Lecturas y opiniones
Acabo de leer, en los últimos tiempos, algunos estupendos poemas del colombiano Juan Manuel Roca. También cuentos y novelas de narradores de ese país, algo así como una cosecha interesante de los últimos años que me fue obsequiada durante mi último viaje a Bogotá y Medellín. Pero no soy amigo de hacer comentarios bibliográficos, terreno que no domino y en el que yo mismo me niego competencia alguna, por lo que solamente diré que de vez en cuanto me gusta dejarme ganar por alguna que otra idea inspirada por alguna de mis lecturas. Leer es algo muy íntimo, para mí, un placer o displacer siempre inesperado. De ahí que no me guste hacer devoluciones, lo cual suelo aclarar cuando recibo libros de colegas y amigos. Siempre temo que después se queden esperando a ver qué les digo, qué me pareció, qué les devuelvo... Y eso me cohibe, y más aún: confieso que me atonta, como si estuviera yo impedido de una lectura en libertad si sé que el autor/ora está esperando mi opinión.

Material de trabajo:
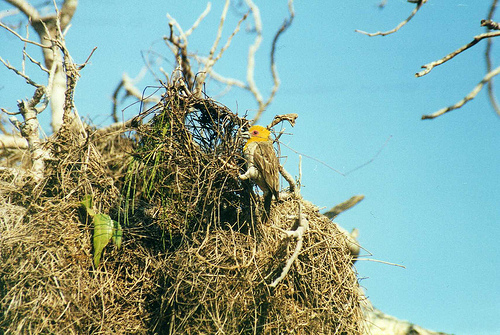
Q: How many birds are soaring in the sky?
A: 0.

---

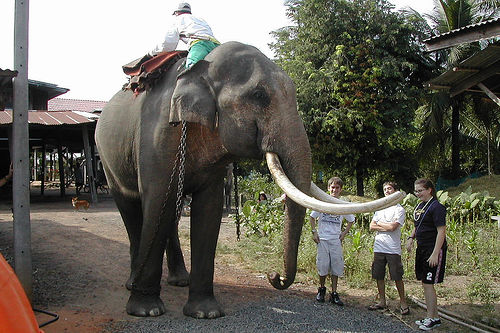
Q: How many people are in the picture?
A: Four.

---

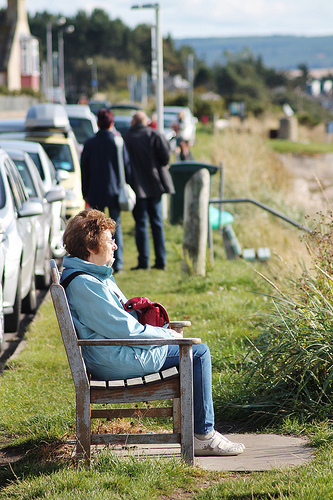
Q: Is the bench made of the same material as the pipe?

Ejercicios propuestos:
1. Según el fragmento, ¿por qué la persona que escribe evita dar devoluciones sobre los libros que le regalan colegas y amigos? Responde en una a tres oraciones.
2. Identifica cada línea de las filas que contenga la palabra "many" y cópiala completa.

Soluciones completas:
1. Para esa persona, leer es algo muy íntimo, un placer o displacer siempre inesperado. Además, teme que los autores se queden esperando su opinión, y eso la cohíbe y la atonta, como si no pudiera leer en libertad.

2.
Q: How many birds are soaring in the sky?
Q: How many people are in the picture?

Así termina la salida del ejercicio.